PRP: Platelet-Rich Panacea? No, but…
What is really PRP? Why does it work and why is it so often used? Is there any risk in using it?
In order to answer these questions, we interviewed Dr. Laura Mazzucco, a biologist in charge of the Laboratory of Transfusion Medicine at Ospedale SS. Antonio e Biagio e Cesare Arrigo in Alessandria and a leading expert in the field of blood components for non-transfusion use and regenerative medicine. Mazzucco has always been an enthusiast of platelets. She was one of the first researchers who started to use platelet lysate, that is “platelet juice”, in her experiments to stimulate cell growth.
PRP is a widely spread biological therapy boasting consolidated results in scientific literature. As suggested by the acronym, it is platelet-rich plasma obtained from autologous blood (when donor and recipient coincide – editor’s note) through platelet concentration. The underlying rationale is to give patients their own molecules in order to foster balance in tissues damaged by traumas, such as muscle-tendon injuries, or by degenerative processes such as arthrosis. How does PRP work?
“PRP can give some relief because damaged tissues are affected by fibrosis since they lack such molecules. The supply of a whole group of molecules to that areas – which lack innervation, circulation and microcirculation – sometimes sets ideal conditions for cell re-homing. Sometimes people tell me: “you may obtain the same results without using PRP”. Yes, it’s highly probable, but it would take longer. PRP acts in a few-months’ time. After one year, the results may be the same but PRP acts in the short term”.

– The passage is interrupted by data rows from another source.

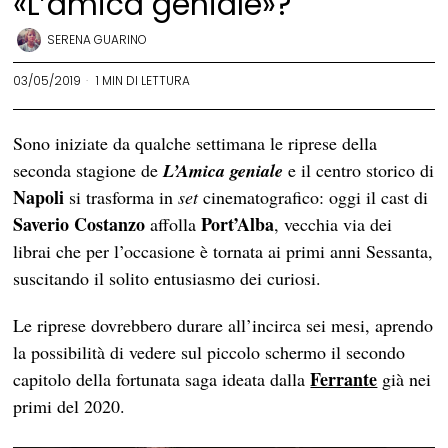
«L’amica geniale»?
SERENA GUARINO
03/05/2019
1 MIN DI LETTURA
Sono iniziate da qualche settimana le riprese della
seconda stagione de
L’Amica geniale
e il centro storico di
Napoli
si trasforma in
set
cinematografico: oggi il cast di
Saverio Costanzo
Port’Alba
affolla
, vecchia via dei
librai che per l’occasione è tornata ai primi anni Sessanta,
suscitando il solito entusiasmo dei curiosi.
Le riprese dovrebbero durare all’incirca sei mesi, aprendo
la possibilità di vedere sul piccolo schermo il secondo
Ferrante
capitolo della fortunata saga ideata dalla
già nei
primi del 2020.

Dr. Mazzucco highlights the importance of the role played by doctors in making their diagnosis, the most important moment in patients’ treatment pathway. “I think that the attitude towards PRP is very positive. However, this choice should be a possibility. There shouldn’t be just one therapy. We have created pathways. A few patients come after first screening but most patients have already tried conventional therapies before they approach PRP. People suffering from eye diseases are likely to have PRP as their first choice since these treatments have very good effects on such illnesses. Actually, therapies based on autologous serum have been used for fifty years”.

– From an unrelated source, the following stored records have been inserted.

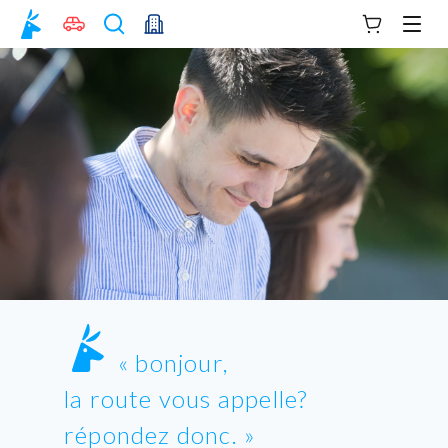
Votre panie
Men
bonjour,
la route vous appelle?
répondez donc.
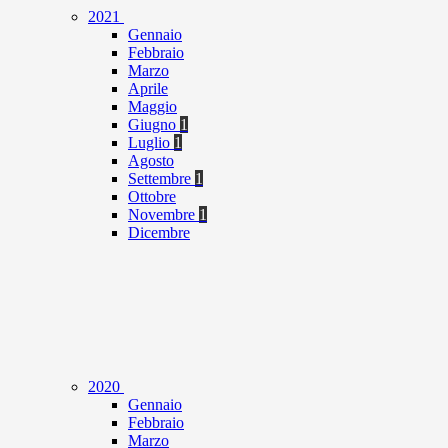
2021
Gennaio
Febbraio
Marzo
Aprile
Maggio
Giugno
1
Luglio
1
Agosto
Settembre
1
Ottobre
Novembre
1
Dicembre
2020
Gennaio
Febbraio
Marzo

Some people are questioning PRP usefulness since it has been used in similar ways for different illnesses but in Mazzucco’s opinion, this isn’t a good reason to discredit it. “This product was designed to be used in difficult, improbable cases such as extremely serious ulcers or pre-amputation ulcers in diabetes. Then, we started to ask for miracles from it but this is not a miraculous product. This product should be used as an adjuvant in clinical pathways. The problem with PRP is that it was deemed a panacea, but it isn’t”. – “I strongly believe in the use of PRP in different sectors. Our tissues contain cells which proved to have higher response to PRP than others but this is indeed a good product suitable for all uses”.

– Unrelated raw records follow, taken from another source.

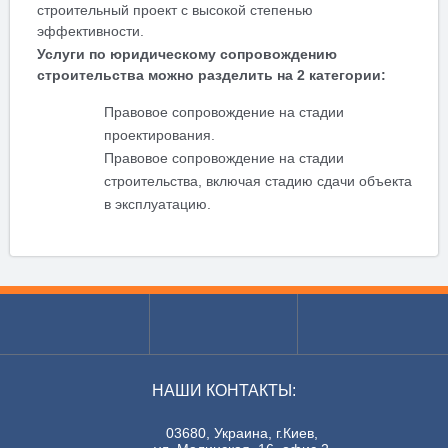
строительный проект с высокой степенью
эффективности.
Услуги по юридическому сопровождению
строительства можно разделить на 2 категории:
Правовое сопровождение на стадии
проектирования.
Правовое сопровождение на стадии
строительства, включая стадию сдачи объекта
в эксплуатацию.
НАШИ КОНТАКТЫ:
03680, Украина, г.Киев,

Nowadays, on the market, there are many different types of technology and we should distinguish between them according to quality criteria set by a specific law (DM of 2 November 2015, Annex X). “The differences are those we have already mentioned. Firstly, the number of concentrated platelets. We focused on this point to standardise the product and classify it. This aspect is not related to biological effectiveness but it is a standard. The National Blood Centre had to set a point of reference to classify various types of PRP. When the number of platelets was defined, we could not imagine that such a number of products would be put on the market. At that time, we used different names for the same thing: platelet-rich plasma. From there, one thing was added and then another… it’s like in cooking, a pinch of salt, a pinch of basil (laugh)… from there came all these products, which are very similar in terms of clinical aim. There is not much evidence that platelet concentrate is better than PRF (platelet-rich fibrin) or than leuko-PRP (platelet- and leukocyte-rich plasma).”
As for the future of PRP, is it possible that, in the following years, this therapy will develop into a “second-generation” PRP? “I often think about this. Surely, the second generation of PRP will be industrially made although I fear that there is no will to do it.
I believe that the industrialisation of PRP may be linked to homologous blood collection in order to obtain the product starting from derivatives and transfusion remnants. It is also possible to lyophilise PRP. I have one sample dating back to 2003 so I strongly believe in this method.
The strongest point of PRP is the fact that no side effects have been observed up to now. Probably, this world of factors in plasma and platelets is balanced. Any modification to concentration and industrialisation will require deep investigation. I’m not saying you can’t do it, but it will be difficult to make it as globally widespread as it is today. We haven’t seen such an interesting market yet”.